So this may seem like a bioinformatics question but it is the math part that is giving me trouble. I'm using a Python package called YAHMM to model DNA sequences. I created a model with two states (state1 and state2) and two silent states (start and end)
Transitions: state1= s1, state2= s2
s1 > s1= 0.4
s1 > s2= 0.4
s1 > end= 0.2
s2 > s2= 0.4
s2 > s1= 0.4
s2 > end= 0.2
State 1 Probabilities:
A= 0.4
T= 0.4
C= 0.1
G= 0.1
State 2 Probabilities:
A = T = C = G = 0.25
My sequence X= TTA and the program gave me this matrix as a result from the forward algorithm computation using natural log probabilities:
[[ -inf -inf 0. -inf]
[-1.60943791 -2.07944154 -inf -2.73336801]
[-2.95651156 -3.42651519 -inf -4.08044166]
[-4.30358521 -4.77358884 -inf -5.42751531]]

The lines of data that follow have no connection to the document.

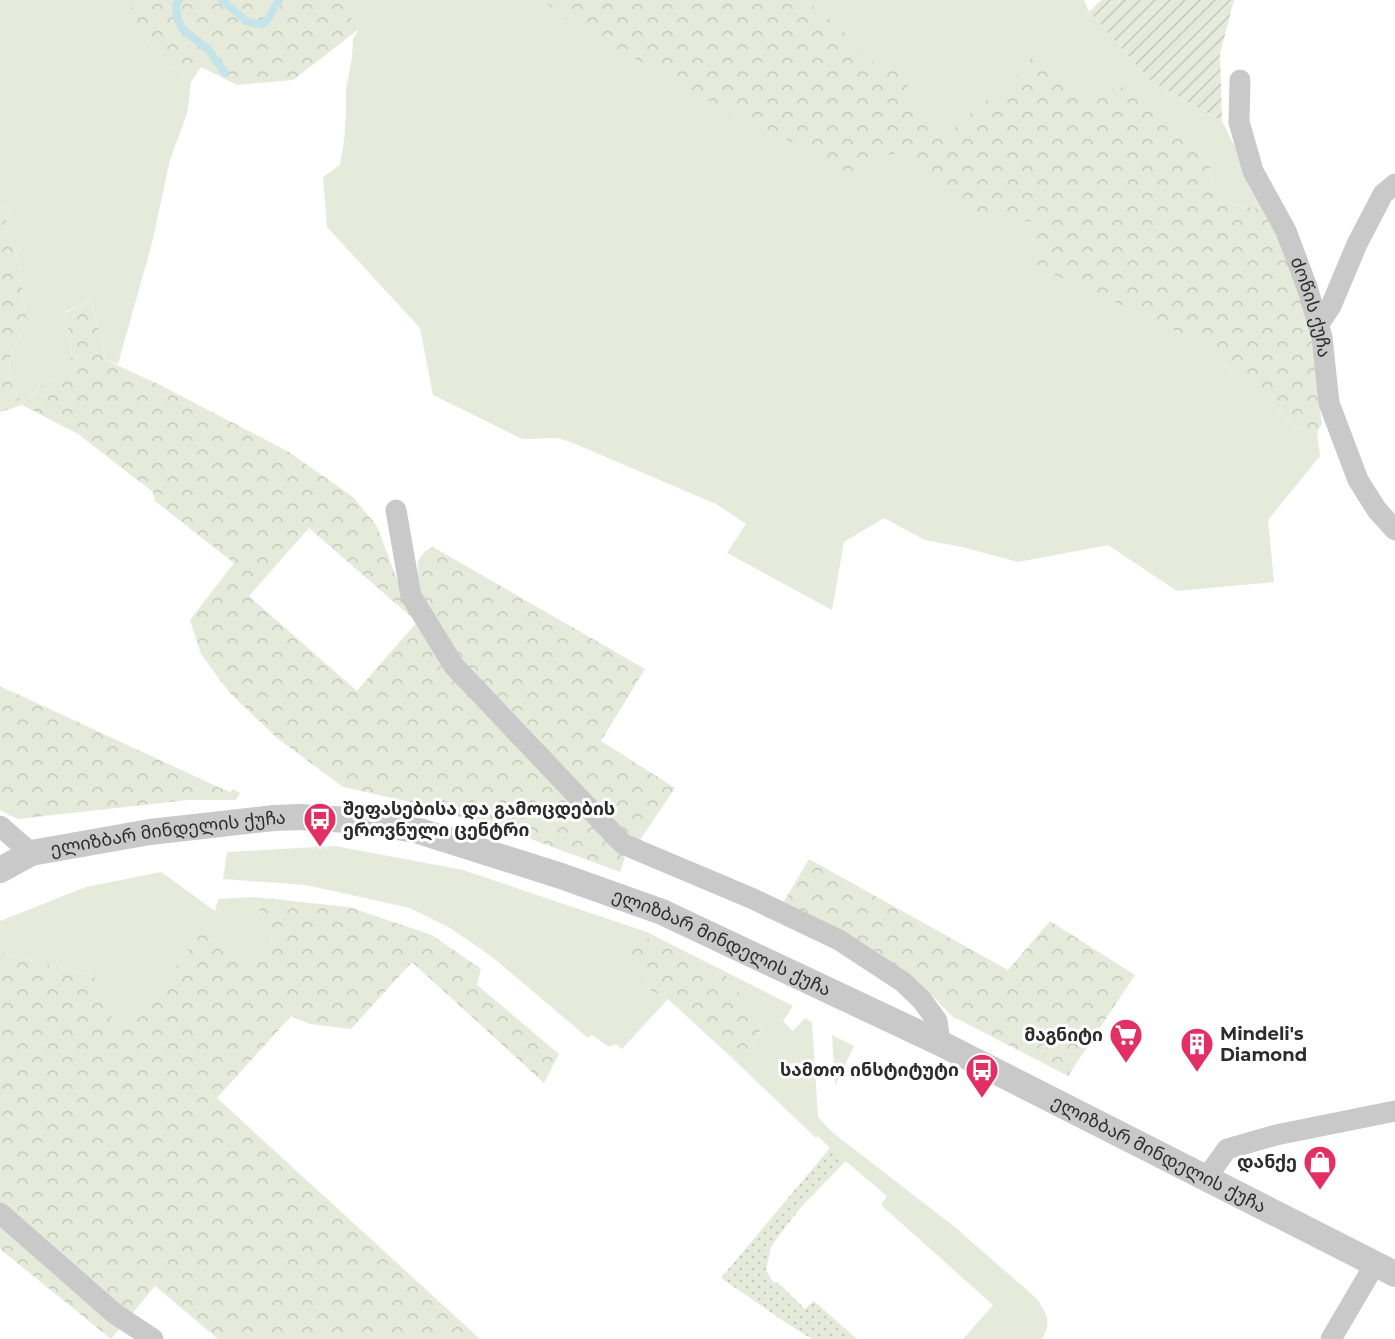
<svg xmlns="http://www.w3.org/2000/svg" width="1395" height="1339" font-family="Montserrat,'Noto Sans Georgian',sans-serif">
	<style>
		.grass { fill: #e6eada }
		.forest { fill: url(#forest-crowns); fill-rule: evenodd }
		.park { fill: url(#park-dots) }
		.garden { fill: url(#garden-furrows) }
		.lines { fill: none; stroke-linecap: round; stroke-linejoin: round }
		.stream { stroke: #c5e4ea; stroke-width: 8 }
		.minor { stroke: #c9c9c9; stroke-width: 21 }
		.tertiary { stroke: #c9c9c9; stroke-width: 26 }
		.labels { text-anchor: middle; stroke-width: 6; stroke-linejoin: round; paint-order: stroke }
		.street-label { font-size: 18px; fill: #2c2c2c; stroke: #fff }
		.poi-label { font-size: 18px; font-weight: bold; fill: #2c2c2c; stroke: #fff; text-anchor: end }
	</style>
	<defs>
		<pattern id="forest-crowns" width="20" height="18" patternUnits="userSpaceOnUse" patternTransform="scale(1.5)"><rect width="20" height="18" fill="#e6eada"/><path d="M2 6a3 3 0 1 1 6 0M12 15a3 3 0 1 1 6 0" fill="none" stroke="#c5c9bb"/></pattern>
		<pattern id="park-dots" width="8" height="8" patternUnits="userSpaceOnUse" patternTransform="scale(1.5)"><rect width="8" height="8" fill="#e6eada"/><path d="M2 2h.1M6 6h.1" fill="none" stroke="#c5c9bb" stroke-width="1.8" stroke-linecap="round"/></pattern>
		<pattern id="garden-furrows" width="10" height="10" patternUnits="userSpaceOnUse" patternTransform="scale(1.5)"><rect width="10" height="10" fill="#e6eada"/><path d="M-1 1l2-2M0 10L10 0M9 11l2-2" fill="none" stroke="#c5c9bb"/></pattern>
	</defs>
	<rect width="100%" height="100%" fill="#fff"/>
	<!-- grass -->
	<g class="grass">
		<path d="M0,0H145L122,14L141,34L168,66L182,74L191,82L187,114L170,160L152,243L118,364L106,360L91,301L66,311L72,357L58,379L43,384L22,405L11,383L9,359L27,320L15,246L3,227L13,209L0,206Z"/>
		<path d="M340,0H1084L1089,12L1151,81L1222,121L1267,210L1230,204L1212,189L1210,161L1186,141L1160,323L1197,343L1276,408L1296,428L1317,432L1320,456L1268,520L1274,582L1177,591L1108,545L1018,562L962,547L925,540L884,518L844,542L832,610L727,553L746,524L716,504L573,443L558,438L523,439L518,437L433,395L420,328L327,227L323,177L340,165L344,141L346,115V89L352,58L353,39L359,29Z"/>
		<path d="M335,846L463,870L647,932L793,1006L783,1021L793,1031L805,1018L812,1022L818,1117L832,1132L956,1228L1037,1299C1047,1315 1052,1321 1042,1339H963L993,1305L881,1205L887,1196L830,1148L818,1136L816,1138L731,1057C749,1050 759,1043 762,1023L637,973L652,991L668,999L622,1049L616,1044L609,1047L592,1035L588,1038L491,956L450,928L410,908L306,885L223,879L227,852Z"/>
		<path d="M161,872L215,911L218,899L254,897L272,941V955L253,964L200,933L140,1017L114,1024L95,977L0,952V921L86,887Z"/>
		<path d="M832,1035L854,1046L844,1067L840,1065L836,1073L840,1075L835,1085Z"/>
	</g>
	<!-- forest -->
	<g class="forest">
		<path d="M145,0H340L359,29L293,80L237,85L201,67L191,82L182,74L168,66L141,34L121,14Z"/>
		<path d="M543,0H805L842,29L867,61L899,65L919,110L950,132L976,108L1006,89L1036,52L1070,85L1092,93L1125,87L1150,105L1186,141L1210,161L1212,189L1230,204L1267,210L1279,233L1313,334L1316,380L1322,424L1317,432L1296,428L1276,408L1197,343L1160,323L1077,284L1035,268L1033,222L971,214L936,181L896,153L874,159L852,175L780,136L728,112L568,21Z"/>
		<path d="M0,206L13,209L3,227L15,246L27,320L9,359L11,383L22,405L43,384L58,379L72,357L66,312L91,301L106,360L160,385L289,452L353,497L377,526L406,603L449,671L625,858L620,872L520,835L410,802L343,787L277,738L229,692L201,654L190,620L234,563L155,501L153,492L78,434L22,405L0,412ZM309,528L417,622L357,691L249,596Z"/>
		<path d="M433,547L645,669L601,741L675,788L638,843L628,838L458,662L417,593L418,561L424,552Z"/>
		<path d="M0,686L216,786L230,792L233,789L240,793L236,800H188L18,819L0,810Z"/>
		<path d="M809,859L1008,970L1050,921L1135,975L1068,1076L952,1016L919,982L782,905Z"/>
		<path d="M254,897L349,907L432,935L481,969L477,985L559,1054L544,1083L412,962L351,1029L310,1024L291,1016L217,1098L480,1339H218L155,1286L111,1339L0,1249V952L95,977L114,1023L140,1017L200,933L253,964L272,955V941Z"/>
		<path d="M636,933L646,937L726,976L762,1023C758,1043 750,1050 731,1057L668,999L652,991L637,973L625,951Z"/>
	</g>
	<!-- park -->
	<path class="park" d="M830,1148L846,1161L802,1206L786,1226L771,1247L766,1270L774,1283L777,1282L805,1309L814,1301L857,1339H812L785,1322L721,1278Z"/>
	<!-- garden -->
	<path class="garden" d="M1101,0H1234L1220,54L1222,121L1151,81L1089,12Z"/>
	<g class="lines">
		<!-- stream -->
		<g class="stream">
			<path d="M179,0L176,5L177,17L182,29L208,49L225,73"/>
			<path d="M222,0L246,21L261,25L268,19L279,0"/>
		</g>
		<!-- minor -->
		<g class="minor">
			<path id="s1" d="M1240,80L1239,122L1253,171L1286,231L1307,287L1322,337L1329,403L1358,480L1377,510L1395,530"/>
			<path d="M1319,324L1331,306L1357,244L1383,194L1395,184"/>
			<path d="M396,510L411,596L454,666L623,844L751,898L839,940L903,982L921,999L937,1021L940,1043"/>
			<path d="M0,826L31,853"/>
			<path d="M1207,1177L1227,1149L1276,1135L1395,1111"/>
			<path d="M0,1213L114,1313L153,1339"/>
			<path d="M1331,1339L1375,1264"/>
		</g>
		<!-- tertiary -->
		<path class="tertiary" id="s2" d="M0,870L31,853L150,832L274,818L300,817L365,821L419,831L561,876L662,912L940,1043L1395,1274"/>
	</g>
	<!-- icons -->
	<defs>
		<g id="bus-pin" transform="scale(1.725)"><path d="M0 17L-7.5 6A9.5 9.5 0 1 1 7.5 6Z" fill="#e32f64" stroke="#fff"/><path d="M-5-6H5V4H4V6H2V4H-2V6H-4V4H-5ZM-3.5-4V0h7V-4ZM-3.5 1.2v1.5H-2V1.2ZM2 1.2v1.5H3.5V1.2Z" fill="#fff"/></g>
		<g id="supermarket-pin" transform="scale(1.725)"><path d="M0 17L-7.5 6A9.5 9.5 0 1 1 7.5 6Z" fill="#e32f64" stroke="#fff"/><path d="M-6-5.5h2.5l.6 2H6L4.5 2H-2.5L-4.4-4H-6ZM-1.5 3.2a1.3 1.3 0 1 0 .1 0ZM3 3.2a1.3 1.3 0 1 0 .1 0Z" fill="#fff"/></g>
		<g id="building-pin" transform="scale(1.725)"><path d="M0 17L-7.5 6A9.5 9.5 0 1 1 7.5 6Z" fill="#e32f64" stroke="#fff"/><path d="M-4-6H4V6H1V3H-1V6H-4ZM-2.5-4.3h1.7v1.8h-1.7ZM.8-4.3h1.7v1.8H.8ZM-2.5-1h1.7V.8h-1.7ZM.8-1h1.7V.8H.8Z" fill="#fff"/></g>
		<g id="shop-pin" transform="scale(1.725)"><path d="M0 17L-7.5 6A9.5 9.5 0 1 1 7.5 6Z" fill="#e32f64" stroke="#fff"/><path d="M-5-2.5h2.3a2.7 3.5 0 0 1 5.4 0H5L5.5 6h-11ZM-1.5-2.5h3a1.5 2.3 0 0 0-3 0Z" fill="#fff"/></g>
	</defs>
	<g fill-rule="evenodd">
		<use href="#bus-pin" x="320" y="819"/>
		<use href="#supermarket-pin" x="1126" y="1035"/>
		<use href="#building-pin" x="1197" y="1044"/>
		<use href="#bus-pin" x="982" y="1070"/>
		<use href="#shop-pin" x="1320" y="1162"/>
	</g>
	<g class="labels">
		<!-- street labels -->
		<g class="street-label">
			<text dy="6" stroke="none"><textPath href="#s1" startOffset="242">ძოწის ქუჩა</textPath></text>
			<text dy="6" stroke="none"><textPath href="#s2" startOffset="174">ელიზბარ მინდელის ქუჩა</textPath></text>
			<text dy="6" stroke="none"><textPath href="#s2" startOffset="750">ელიზბარ მინდელის ქუჩა</textPath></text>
			<text dy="6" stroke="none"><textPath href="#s2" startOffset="1236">ელიზბარ მინდელის ქუჩა</textPath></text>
		</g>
		<!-- poi labels -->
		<g class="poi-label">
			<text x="343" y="815" text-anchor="start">შეფასებისა და გამოცდების<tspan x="343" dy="21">ეროვნული ცენტრი</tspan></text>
			<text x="1220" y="1040" text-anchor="start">Mindeli's<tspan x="1220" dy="21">Diamond</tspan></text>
			<text x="1103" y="1041">მაგნიტი</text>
			<text x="959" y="1076">სამთო ინსტიტუტი</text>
			<text x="1297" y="1168">დანქე</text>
		</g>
	</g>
</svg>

Where the columns and rows are labeled:
state 1 | state 2 | start | end
position 1
position 2
position 3
So I can get the first row correct, M(i,j) where i= observation and j= state M(1,1)= ln([transition from start to state1][emission of T])= (ln(0.5*0.4)= -1.609 M(1,2)= ln([transition from start to state1][emission of T])= (ln(0.5*0.25)= -2.079
HERE'S THE PART I CAN'T FIGURE OUT:
In the forward algorithm each entry in the matrix is supposed to be the probability of all paths that could lead to that position in the matrix, i.e. that state for that position. So for M(2,1) it should be a T being emitted from state1 for position 2.

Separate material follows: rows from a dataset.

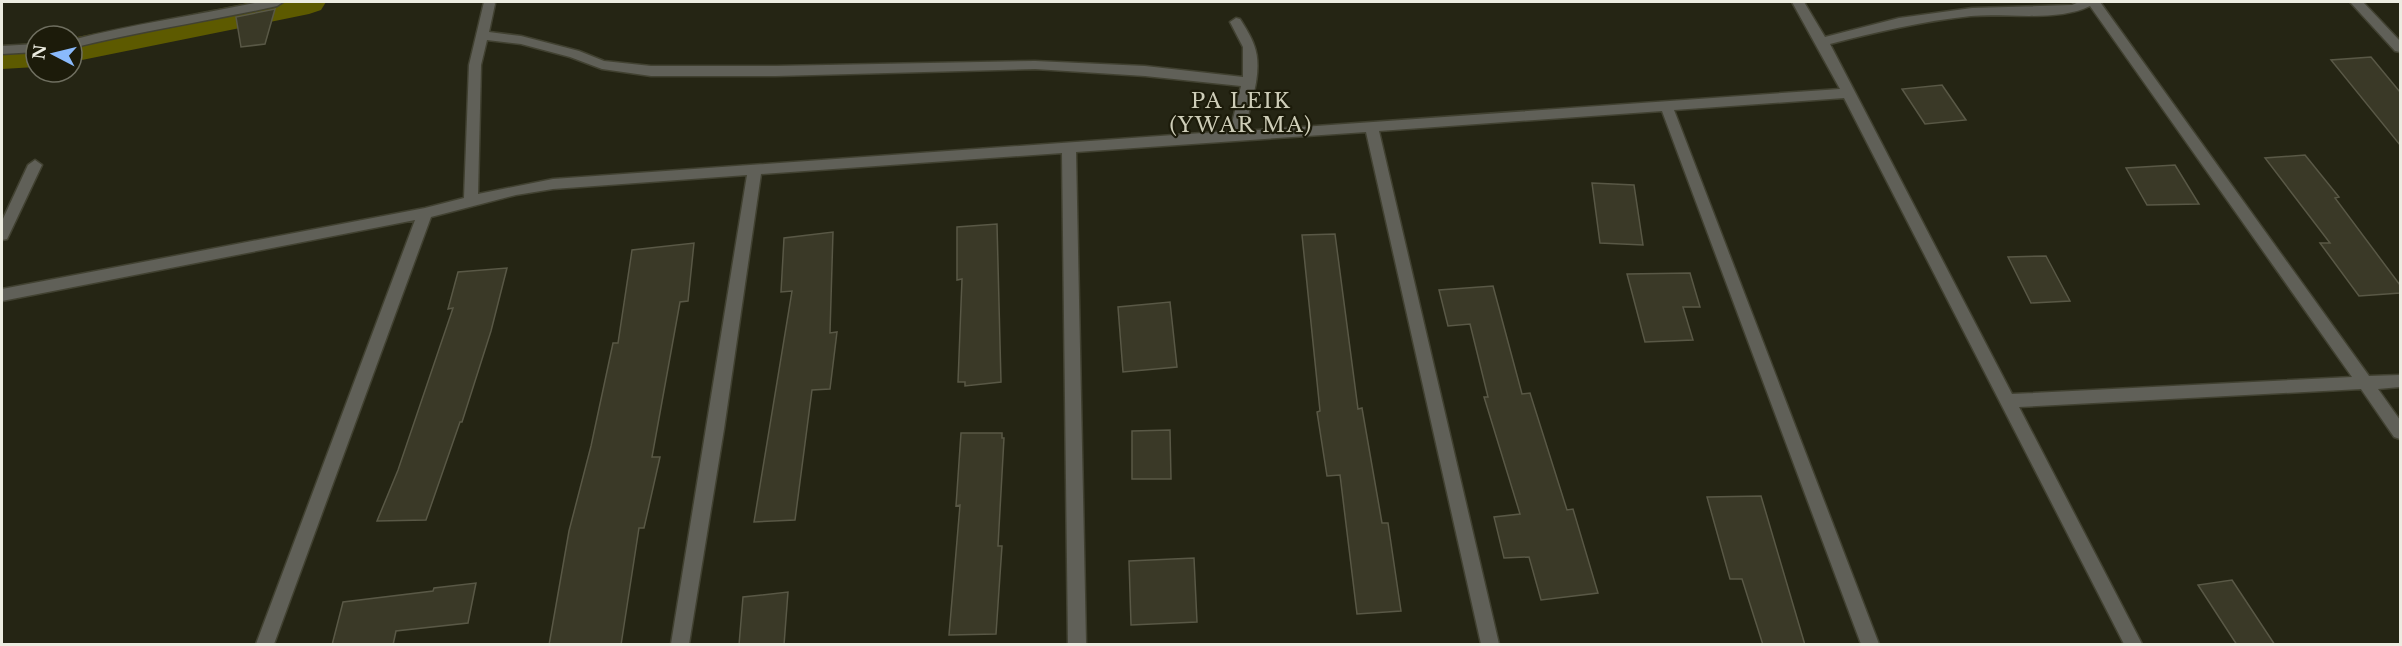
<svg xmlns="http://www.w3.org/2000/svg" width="2402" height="646" font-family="'Libre Baskerville',serif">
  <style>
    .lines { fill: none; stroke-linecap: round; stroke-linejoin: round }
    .canal { fill: #5d5a00; fill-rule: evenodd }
    .building { fill: #3a3927; stroke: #595846; stroke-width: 1.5 }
    .minor-casing { stroke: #414131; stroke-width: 3 }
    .minor { fill: #606058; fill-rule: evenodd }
    .labels { text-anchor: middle; stroke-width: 4.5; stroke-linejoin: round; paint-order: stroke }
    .quarter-label { font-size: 21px; letter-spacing: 1.5px; fill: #cecdb8; stroke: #1c1b0a }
  </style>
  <rect width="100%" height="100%" fill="#252514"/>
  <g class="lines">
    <!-- canal -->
    <path class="canal" d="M 253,2 L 326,2 L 321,10 L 309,14 L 72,62 L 72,38 Z
      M 36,43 L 36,67 L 2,69 L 2,45 Z"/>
  </g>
  <!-- building -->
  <path class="building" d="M 275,9 L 265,44 L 241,47 L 236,17 Z
    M 2371,57 L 2400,92 L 2400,145 L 2331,60 Z
    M 1942,85 L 1966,120 L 1925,124 L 1902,89 Z
    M 2305,155 L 2339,197 L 2335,198 L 2400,285 L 2400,293 L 2359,296 L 2320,243 L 2330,243 L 2265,158 Z
    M 2175,165 L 2199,204 L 2147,205 L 2126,168 Z
    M 1592,183 L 1634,185 L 1643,245 L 1600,243 Z
    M 997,224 L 1001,382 L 965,386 L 965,382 L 958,382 L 962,279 L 957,280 L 957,227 Z
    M 833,232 L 830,333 L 837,332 L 830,389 L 812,390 L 795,520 L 754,522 L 792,291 L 781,292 L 784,238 Z
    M 1335,234 L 1358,409 L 1362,408 L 1382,523 L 1388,523 L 1401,611 L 1357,614 L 1340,475 L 1327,476 L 1317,412 L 1320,411 L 1302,235 Z
    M 694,243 L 688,301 L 680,302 L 652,457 L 660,457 L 644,528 L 639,528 L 621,645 L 549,645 L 569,531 L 591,446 L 613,343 L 618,343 L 632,250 Z
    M 2046,256 L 2070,301 L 2031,303 L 2008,257 Z
    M 507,268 L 491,331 L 462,422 L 460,422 L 426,520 L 377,521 L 398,470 L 453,308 L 448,309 L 458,272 Z
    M 1690,273 L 1700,307 L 1683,307 L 1693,340 L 1645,342 L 1627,274 Z
    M 1493,286 L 1522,394 L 1530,393 L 1567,510 L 1573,509 L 1598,593 L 1541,600 L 1529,557 L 1504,558 L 1494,517 L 1520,514 L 1484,397 L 1488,397 L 1470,324 L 1448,326 L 1439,290 Z
    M 1170,302 L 1177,367 L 1123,372 L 1118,307 Z
    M 1170,430 L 1171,479 L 1132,479 L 1132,431 Z
    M 961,433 L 1002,433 L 1002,438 L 1004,438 L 998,546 L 1002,546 L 996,634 L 949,635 L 960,505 L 956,506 Z
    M 1761,496 L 1805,645 L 1763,645 L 1742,579 L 1730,579 L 1707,497 Z
    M 1194,558 L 1197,622 L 1131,625 L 1129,561 Z
    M 2232,580 L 2275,645 L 2237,645 L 2198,585 Z
    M 476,583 L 468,623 L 396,631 L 393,645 L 332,645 L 343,602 L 433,591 L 434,588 Z
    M 788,592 L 784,645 L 739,645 L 743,597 Z"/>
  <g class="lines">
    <defs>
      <path id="minor" d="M 260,2 L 283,2 L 277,6 C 209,21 140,31 72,48 L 72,40 C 134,24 197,15 260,2 Z
        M 484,2 L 494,2 L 495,4 L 489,32 L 521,36 L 579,51 L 604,61 L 651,66 L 776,66 L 1035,61 L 1145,66 L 1243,77 L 1243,47 L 1230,22 L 1236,18 L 1240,19 C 1245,27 1251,36 1254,45 C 1264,71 1250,105 1244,131 L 1840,89 L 1792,2 L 1804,2 L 1825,37 L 1899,18 L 1972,8 L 2072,5 L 2079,2 L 2100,2 L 2369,376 L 2400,375 L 2400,387 L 2378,389 L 2400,420 L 2400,439 L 2394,437 L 2361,389 L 2019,407 L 2142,644 L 2124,644 L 1844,98 L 1674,110 L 1879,644 L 1861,644 L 1662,111 L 1379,131 L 1499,644 L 1481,644 L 1366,132 L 1076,152 L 1086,644 L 1068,644 L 1062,153 L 761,174 L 724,429 L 689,644 L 671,644 L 747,175 L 553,189 L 516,195 L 431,217 L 274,644 L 256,644 L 415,220 L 2,301 L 2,289 L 425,208 L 464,198 L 469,65 ZM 2090,6 L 2352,377 L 2012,394 L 1830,44 C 1876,32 1923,21 1971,16 C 2007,13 2058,22 2090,6 ZM 487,40 L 521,44 L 570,57 L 602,69 L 651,76 L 776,76 L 1035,69 L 1145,76 L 1241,86 L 1230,131 L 553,179 L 478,194 L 481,65 Z
        M 2350,2 L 2363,2 L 2400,41 L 2400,52 L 2395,51 Z
        M 36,44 L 36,52 L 2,54 L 2,46 Z
        M 35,160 L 42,165 L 9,235 L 7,239 L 2,240 L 2,221 L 28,165 Z"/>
    </defs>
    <!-- minor casing -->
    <use href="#minor" class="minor-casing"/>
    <!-- minor -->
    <use href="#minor" class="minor"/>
  </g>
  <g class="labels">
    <!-- quarter labels -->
    <g class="quarter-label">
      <text x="1241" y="108">PA LEIK<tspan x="1241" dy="24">(YWAR MA)</tspan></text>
    </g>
  </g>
  <!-- border -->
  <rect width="2402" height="646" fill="none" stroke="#ecece1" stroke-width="6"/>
  <!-- north arrow -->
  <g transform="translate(54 54) rotate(277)"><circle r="28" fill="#1c1b0a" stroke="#6f6f60" stroke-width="1.5"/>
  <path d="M0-4.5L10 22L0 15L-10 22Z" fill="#8abafc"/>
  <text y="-9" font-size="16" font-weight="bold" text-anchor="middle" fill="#ecece1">N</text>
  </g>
</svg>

There are two possible paths for this,
path1= start > state 1 emits T > state 1 emits T = [ln(0.5*0.4) + ln(0.4*0.4)]
path2= start > state 2 emits T > state 1 emits T = [ln(0.5*0.25) + ln(0.4*0.4)]
so my computational approach was to add these paths together (since its log space)
[ln(0.5*0.4) + ln(0.4*0.4)] + [ln(0.5*0.25) + ln(0.4*0.4)] = -7.354
This is way off from -2.9565 so can somebody tell me where i'm going wrong? I really want to understand the way this algorithm works.